SUPPOSING that Truth is a woman--what then? Is there not ground
for suspecting that all ph


In [None]:
def text_preprocessing(text: str, deep_preproc: int = 2) -> str:
  if deep_preproc == 1:
    text = re.sub(r"\n", " ", text)
    text = re.sub(r"\t", " ", text)
    text = re.sub(r"\s+", " ", text)
    return text
  text = re.sub(r"[^A-Za-zА-Яа-я0-9]", " ", text)
  text = re.sub(r"\s+", " ", text)
  return text

In [None]:
# Длина всего текста до обработки
print(f"Text length without preprocessing: {len(text)}")

Text length without preprocessing: 600893


In [None]:
modern_text = text_preprocessing(text, 1)
modern_text[:100]

'PREFACE SUPPOSING that Truth is a woman--what then?
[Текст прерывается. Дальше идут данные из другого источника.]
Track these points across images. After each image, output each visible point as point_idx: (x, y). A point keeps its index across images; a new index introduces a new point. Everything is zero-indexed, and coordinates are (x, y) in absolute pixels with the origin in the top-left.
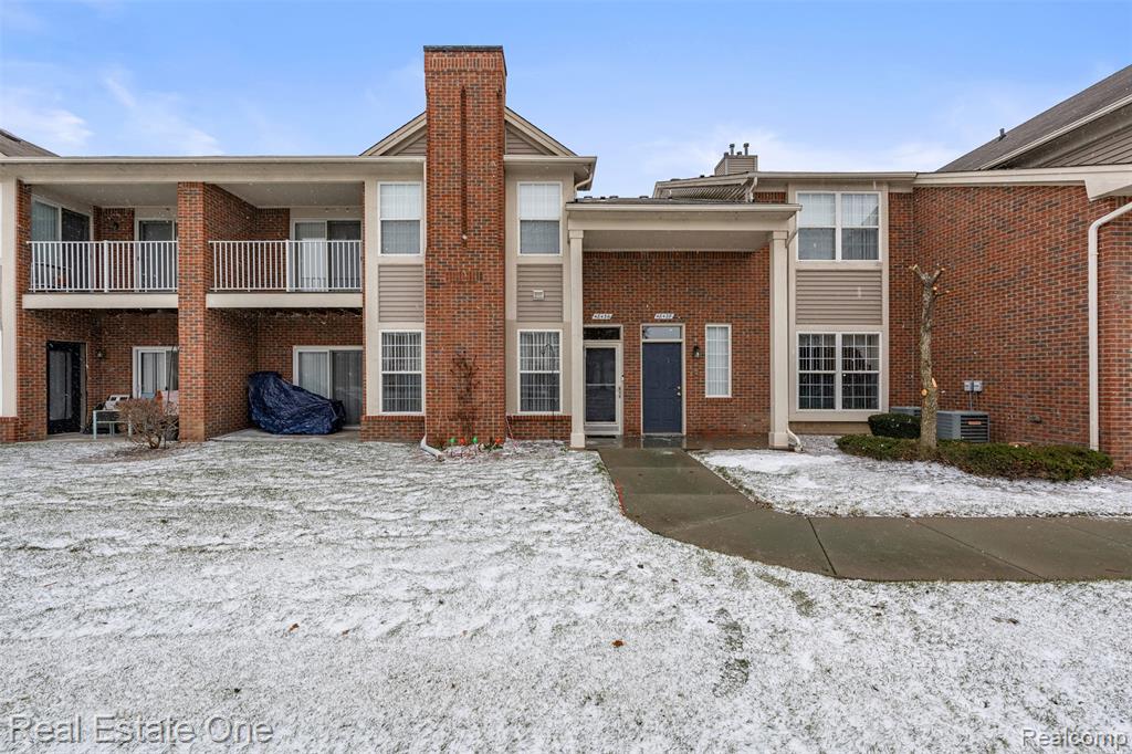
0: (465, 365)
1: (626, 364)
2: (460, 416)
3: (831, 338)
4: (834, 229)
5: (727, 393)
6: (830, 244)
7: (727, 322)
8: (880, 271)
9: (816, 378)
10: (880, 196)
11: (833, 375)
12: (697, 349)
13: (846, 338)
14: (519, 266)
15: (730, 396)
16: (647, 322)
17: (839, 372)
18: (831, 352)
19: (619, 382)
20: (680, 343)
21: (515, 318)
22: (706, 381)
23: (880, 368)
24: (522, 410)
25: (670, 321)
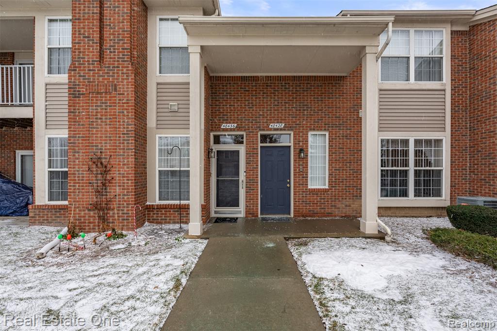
0: (102, 163)
1: (248, 163)
2: (96, 207)
3: (406, 142)
4: (409, 58)
5: (325, 185)
6: (405, 69)
7: (325, 130)
8: (444, 90)
9: (394, 173)
10: (444, 31)
11: (406, 171)
12: (302, 151)
13: (418, 142)
14: (158, 84)
15: (327, 187)
16: (264, 130)
17: (411, 168)
18: (406, 153)
19: (242, 177)
20: (290, 147)
21: (155, 125)
22: (309, 176)
23: (444, 166)
24: (160, 199)
25: (281, 130)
Is there not ground for suspecting that all phil'

In [None]:
sentences = sent_tokenize(modern_text)
treated_sentences = [text_preprocessing(sentence).strip() for sentence in sentences if sentence.count(" ") >= 1]
treated_sentences[:5]

['PREFACE SUPPOSING that Truth is a woman what then',
 'Is there not ground for suspecting that all philosophers in so far as they have been dogmatists have failed to understand women that the terrible seriousness and clumsy importunity with which they have usually paid their addresses to Truth have been unskilled and unseemly methods for winning a woman',
 'Certainly she has never allowed herself to be won and at present every kind of dogma stands with sad and discouraged mien IF indeed it stands at all',
 'For there are scoffers who maintain that it has fallen that all dogma lies on the ground nay more that it is at its last gasp',
 'But to speak seriously there are good grounds for hoping that all dogmatizing in philosophy whatever solemn whatever conclusive and decided airs it has assumed may have been only a noble puerilism and tyronism and probably the time is at hand when it will be once and again understood WHAT has actually sufficed for the basis of such imposing and absolute 

In [None]:
# Количество предложений
print(f"Number of sentences: {len(treated_sentences)}")

Number of sentences: 2847


In [None]:
# Количество слов
words = ' '.join(treated_sentences).split(" ")
unique_words = set(words)
print(f"Count of (unique words)/(words): {len(unique_words)}/{len(words)}")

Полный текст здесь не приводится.